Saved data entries
------------------------------------------------

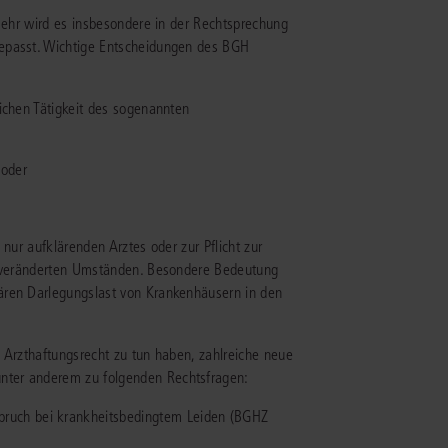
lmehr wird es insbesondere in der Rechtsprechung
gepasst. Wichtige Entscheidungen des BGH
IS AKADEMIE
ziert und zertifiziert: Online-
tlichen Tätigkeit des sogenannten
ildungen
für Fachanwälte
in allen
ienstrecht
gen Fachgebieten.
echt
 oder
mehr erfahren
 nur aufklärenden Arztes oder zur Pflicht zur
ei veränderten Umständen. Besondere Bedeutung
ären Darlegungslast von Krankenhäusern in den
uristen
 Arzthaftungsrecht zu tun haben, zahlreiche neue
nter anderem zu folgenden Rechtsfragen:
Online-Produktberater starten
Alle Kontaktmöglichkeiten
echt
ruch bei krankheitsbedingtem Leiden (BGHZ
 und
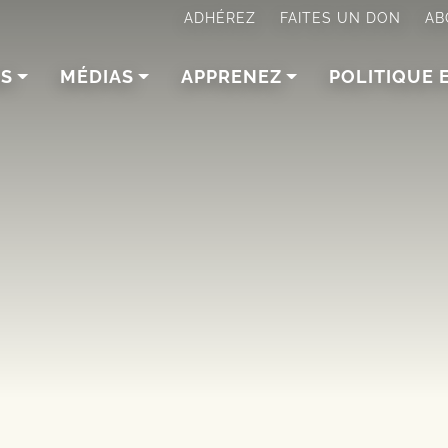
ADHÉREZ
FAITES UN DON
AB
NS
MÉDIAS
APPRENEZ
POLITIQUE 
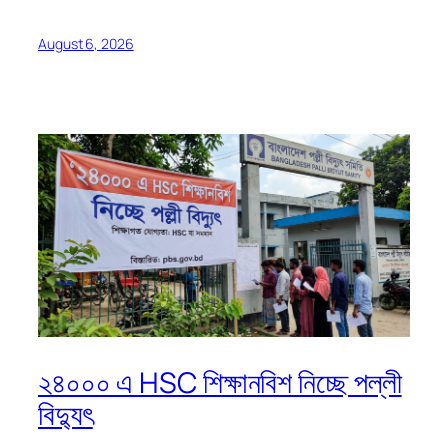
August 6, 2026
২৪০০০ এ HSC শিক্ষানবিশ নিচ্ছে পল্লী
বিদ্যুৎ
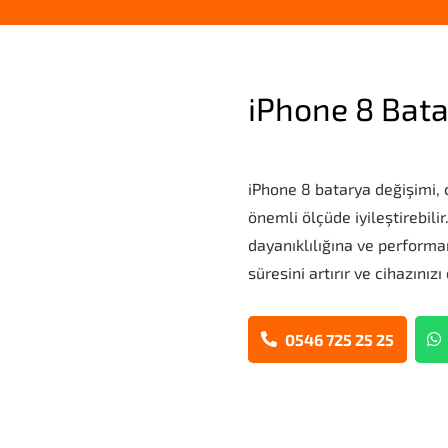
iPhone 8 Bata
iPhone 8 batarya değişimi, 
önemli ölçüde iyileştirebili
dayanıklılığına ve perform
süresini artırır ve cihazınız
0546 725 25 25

------------------------------------------------

WHAT IS REQUIRED> Retype every line of text from all of the records above without changing anything, and leave the pictures out of your answer.

RESULT FOR THIS TASK>
lmehr wird es insbesondere in der Rechtsprechung
gepasst. Wichtige Entscheidungen des BGH
IS AKADEMIE
ziert und zertifiziert: Online-
tlichen Tätigkeit des sogenannten
ildungen
für Fachanwälte
in allen
ienstrecht
gen Fachgebieten.
echt
 oder
mehr erfahren
 nur aufklärenden Arztes oder zur Pflicht zur
ei veränderten Umständen. Besondere Bedeutung
ären Darlegungslast von Krankenhäusern in den
uristen
 Arzthaftungsrecht zu tun haben, zahlreiche neue
nter anderem zu folgenden Rechtsfragen:
Online-Produktberater starten
Alle Kontaktmöglichkeiten
echt
ruch bei krankheitsbedingtem Leiden (BGHZ
 und
ADHÉREZ
FAITES UN DON
AB
NS
MÉDIAS
APPRENEZ
POLITIQUE 
August 6, 2026
২৪০০০ এ HSC শিক্ষানবিশ নিচ্ছে পল্লী
বিদ্যুৎ
iPhone 8 Bata
iPhone 8 batarya değişimi, 
önemli ölçüde iyileştirebili
dayanıklılığına ve perform
süresini artırır ve cihazınız
0546 725 25 25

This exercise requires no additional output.